Atrios in particular was on fire, continually pointing out the decided lack of reaction of the mainstream press compared to their eager quickness to push scandals (real or not) involving Democrats. He posted pictures of the 1948 Democratic sample ballot in Trent Lott’s home state of Missisissppi, back before the racist Dixiecrats hadn’t all jumped ship as Thurmond would and join the Republican Party. Atrios also passed along commentary from Digby and a link from the ADL documenting Lott’s connection to the racist group the Council of Conservative Citizens, and castigated the conservative bloggers tying themselves in knots defending Lott.

Eventually, the mainstream press finally did start to give the story some of the firestorm-like coverage it had instantly given the smears of the Wellstone memorial event.
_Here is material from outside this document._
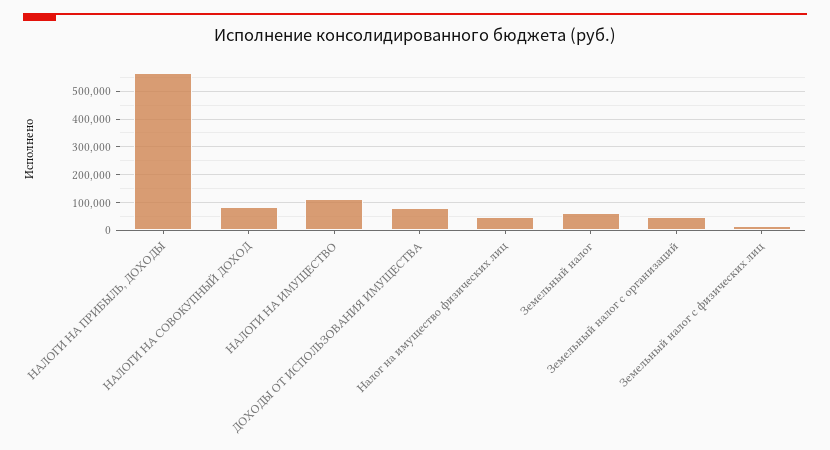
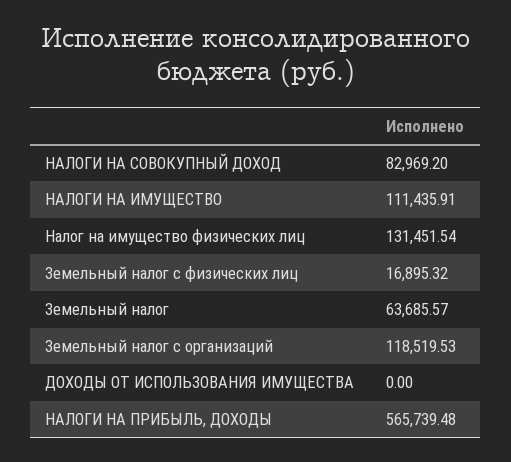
ДОХОДЫ ОТ ИСПОЛЬЗОВАНИЯ ИМУЩЕСТВА: 75000 -> 0
Налог на имущество физических лиц: 50000 -> 131451.54
Земельный налог с организаций: 50000 -> 118519.53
But that happened only after Karl Rove (who himself was tutored in the art of ratbleeping from none other than Donald Segretti when both men worked for Richard Nixon) decided that this would be a good way to oust Lott as Senate Majority Leader and replace him with Bill Frist, who was much more willing to be a Bush/Cheney/Rove rubber stamp than was Lott. (Though a loyal Republican, Lott stubbornly kept insisting that the Senate wasn’t under the direct control of the White House, and therefore he had to go.) In the meantime, millions of people were exposed to the infant version of the progressive wing of the blogosphere, and its growth mushroomed as a result, signaling the rise of the progressive blogs as a political and media force.

And we owe it all to the ratbleeping skills of Tom Mason. Thanks, Tom!

Oh, almost forgot: The Republican smears of the Wellstone memorial event, smears that led to Norm Coleman’s victory barely a week later, ticked off Al Franken so much that he resolved to move back to Minnesota and run against Norm in the 2008 Senate race. This is why we have now have Senator Al Franken — who was sworn in as a US Senator on the Wellstone family’s Bible — on Capitol Hill. Thanks again, Tom!

And this just in: Yet another key operative is bailing on the Emmer campaign — or the Ship of Tools, as Sally Jo Sorensen of Bluestem Prairie calls it. The latest escapee: Bill Walsh, scampering back to the safety of his Department of Education job.